Available data:
┄┄┄┄┄┄┄┄┄┄

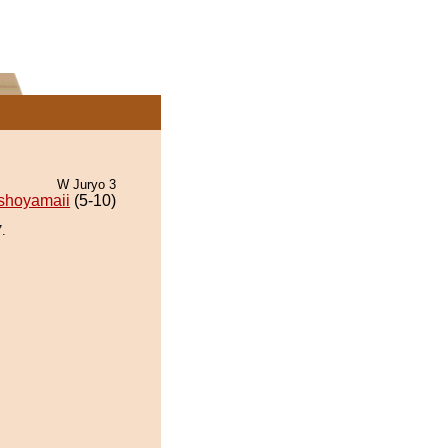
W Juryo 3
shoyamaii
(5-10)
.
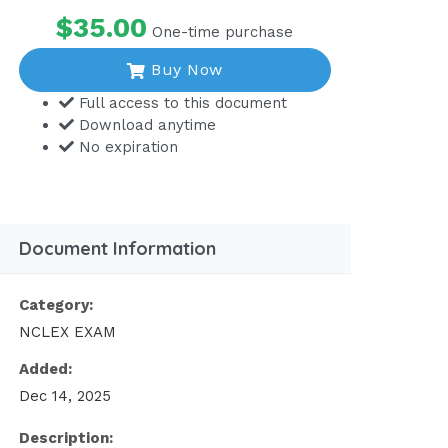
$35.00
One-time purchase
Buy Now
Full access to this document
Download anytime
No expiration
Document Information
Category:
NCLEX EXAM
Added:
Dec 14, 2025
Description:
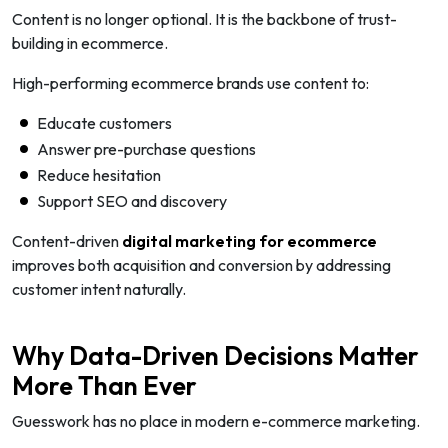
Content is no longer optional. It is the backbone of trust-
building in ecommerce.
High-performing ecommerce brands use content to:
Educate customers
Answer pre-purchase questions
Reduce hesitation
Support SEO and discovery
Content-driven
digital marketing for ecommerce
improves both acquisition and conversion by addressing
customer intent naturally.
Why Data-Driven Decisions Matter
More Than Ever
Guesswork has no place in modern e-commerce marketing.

┄┄┄┄┄┄┄┄┄┄

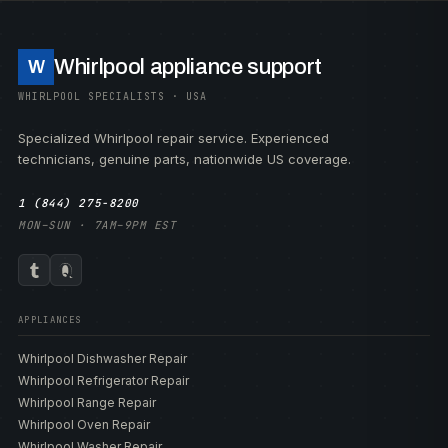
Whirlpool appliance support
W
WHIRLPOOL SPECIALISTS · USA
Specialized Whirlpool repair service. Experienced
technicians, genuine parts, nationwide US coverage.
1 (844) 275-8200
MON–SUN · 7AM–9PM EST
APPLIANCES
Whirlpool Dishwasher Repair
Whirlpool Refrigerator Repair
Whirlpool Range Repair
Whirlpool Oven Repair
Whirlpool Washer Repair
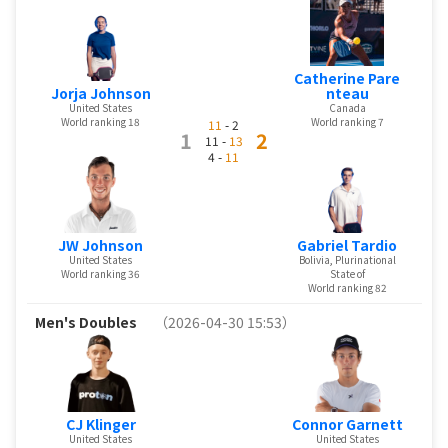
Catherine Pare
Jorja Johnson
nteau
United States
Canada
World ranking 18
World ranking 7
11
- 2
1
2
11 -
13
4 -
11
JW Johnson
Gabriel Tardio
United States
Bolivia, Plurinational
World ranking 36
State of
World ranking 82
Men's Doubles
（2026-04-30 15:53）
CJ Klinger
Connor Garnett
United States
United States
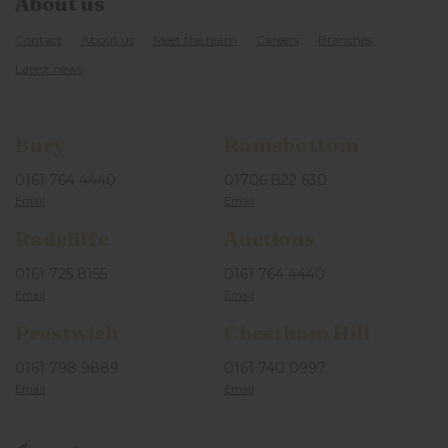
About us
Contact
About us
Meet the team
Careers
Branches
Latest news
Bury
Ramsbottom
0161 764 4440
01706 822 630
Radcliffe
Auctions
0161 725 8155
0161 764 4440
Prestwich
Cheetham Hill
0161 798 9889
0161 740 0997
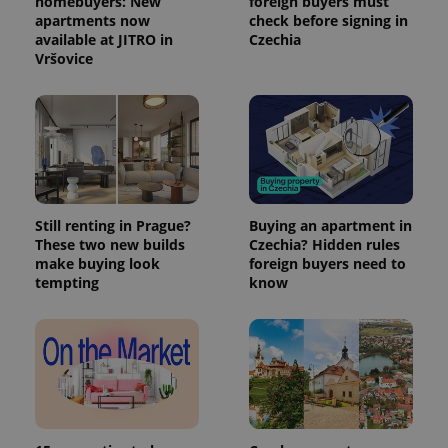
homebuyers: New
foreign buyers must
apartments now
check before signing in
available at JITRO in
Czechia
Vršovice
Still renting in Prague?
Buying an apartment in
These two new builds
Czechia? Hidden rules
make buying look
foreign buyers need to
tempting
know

┄┄┄┄┄┄┄┄┄┄

Task details: Return the data unchanged, beginning at the line that contains "Whirlpool appliance support" and stopping after the line that contains "0161 740 0997". Omit the pictures from your reply.

Exercise response:
Whirlpool appliance support
W
WHIRLPOOL SPECIALISTS · USA
Specialized Whirlpool repair service. Experienced
technicians, genuine parts, nationwide US coverage.
1 (844) 275-8200
MON–SUN · 7AM–9PM EST
APPLIANCES
Whirlpool Dishwasher Repair
Whirlpool Refrigerator Repair
Whirlpool Range Repair
Whirlpool Oven Repair
Whirlpool Washer Repair
Catherine Pare
Jorja Johnson
nteau
United States
Canada
World ranking 18
World ranking 7
11
- 2
1
2
11 -
13
4 -
11
JW Johnson
Gabriel Tardio
United States
Bolivia, Plurinational
World ranking 36
State of
World ranking 82
Men's Doubles
（2026-04-30 15:53）
CJ Klinger
Connor Garnett
United States
United States
About us
Contact
About us
Meet the team
Careers
Branches
Latest news
Bury
Ramsbottom
0161 764 4440
01706 822 630
Radcliffe
Auctions
0161 725 8155
0161 764 4440
Prestwich
Cheetham Hill
0161 798 9889
0161 740 0997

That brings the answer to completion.